Individuals want peace and security. One of the most important aspects of security for individuals as they navigate their relationship with the state is having a sense of certainty. Clear expectations and a path to navigate the challenges of everyday life, not to mention political challenges, are essential for public security.
In Arbitrary States, Rebecca Tapscott shows how dictators under modern authoritarianism undermine citizens’ security and ability to engage in collective action by trading off certainty for arbitrary governance. Tapscott’s primarily empirical evidence comes from northern Uganda; however, she also considers alternative explanations for institutional arbitrariness, exploring sub-national variations in three additional regions of Uganda. Regionally, she also provides suggestive evidence that her theory generalizes to other non-democracies including Ethiopia, Rwanda and Zimbabwe. More broadly, she opens up the possibility that a theory of arbitrary governance might even explain patterns of police abuse and democratic erosion for cases such as the USA.
While her theoretical insights generalize beyond the case of Uganda, one of the strengths of the book is its rigorous study of the micro-dynamics of violence and governance in Uganda. Deftly incorporating ten months of qualitative field research on Uganda’s informal security actors, Tapscott grounds her theoretical framework of institutionalized arbitrariness with extensive, empirically rich interviews. The study is an exceptional example of a scholar who, rather than assuming away the complexities of a case, was inspired to pursue an inductive theory-building project to answer a more complex set of questions than those she initially set out to answer. The outcome of this project is not only a compelling study of modern-day Uganda but also a much-needed theoretical intervention about how everyday individuals self-police and navigate the precarity of life under authoritarianism.

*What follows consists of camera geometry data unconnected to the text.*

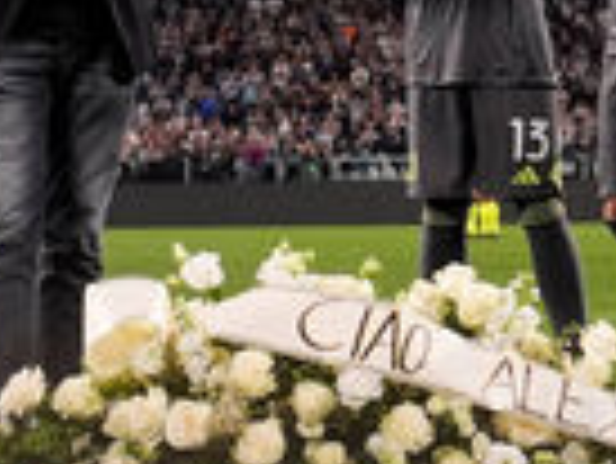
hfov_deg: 8.4
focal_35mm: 235
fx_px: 4186
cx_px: 209
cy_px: -173
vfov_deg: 6.3
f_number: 3.5
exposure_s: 1/1250
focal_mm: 43
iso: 2000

By identifying a new form of modern authoritarianism – arbitrary governance – Tapscott shows how dictators may focus more on weakening political opponents rather than on maximizing control. Tapscott’s theoretical rich and nuanced understanding of the relationship between community, security institutions and the state explains the often paradoxical nature and role of unpredictability and uncertainty within modern authoritarianism. To Tapscott, uncertainty is a feature of authoritarian control used by the regime to weaken political opponents, not a bug to be assumed away.
Tapscott draws on the case of Uganda and the dictatorship of Yoweri Museveni and the National Resistance Movement (NRM) party to explore the logic of her theory. In particular, she pays close attention to institutional arbitrariness within Uganda’s security sector. With a focus on the Ugandan Police Force, local vigilante groups and the implementation of the Crime Preventers Policy, she outlines what she refers to as the oppositions of institutional arbitrariness: ‘1) the use of lawful versus exceptional violence; 2) the state’s defined jurisdictional claim versus lack thereof; 3) state presence versus state absence; and 4) state fragmentation versus state consolidation’ (p. 30). Rather than institutionalized arbitrariness occurring through happenstance, Tapscott argues that rulers create the four conditions necessary for it: ‘1) the state’s capacity for overwhelming and unaccountable violence; 2) a fluid state jurisdiction; 3) potential state presence; and 4) non-hierarchical and fragmented governing institutions’ (p. 32).
However, a core challenge to her theory of arbitrary governance and the uncertainty of state intervention in the everyday life of Ugandans is a fundamental conceptual question of what Tapscott means by ‘the state’. Clearly, the state is more than President Museveni and the ruling incumbent NRM party; however, the political logic behind why and when Museveni and other authorities deploy arbitrary governance is underexplored. What, if any, are the political costs that Museveni faces for relying on such tactics? Clearly, there are costs for individuals – especially for those who wish to challenge the regime – but why do everyday citizens put up with this arrangement and, perhaps even more puzzling, cooperate with it?
When do the vigilante groups that Tapscott studies, such as the unemployed men who monitor local crime, emerge from within communities? When do they form on behalf of the ruling elites? Who are the actors pulling the strings within the capricious dynamics she lays out in this framework? Without an elite-level analysis of the intent and political logic of arbitrary governance, some of these questions remain unanswered. To be sure, Museveni and the NRM have consolidated their control over Uganda since 1986; however, whether this strategy will be successful moving forward is unclear.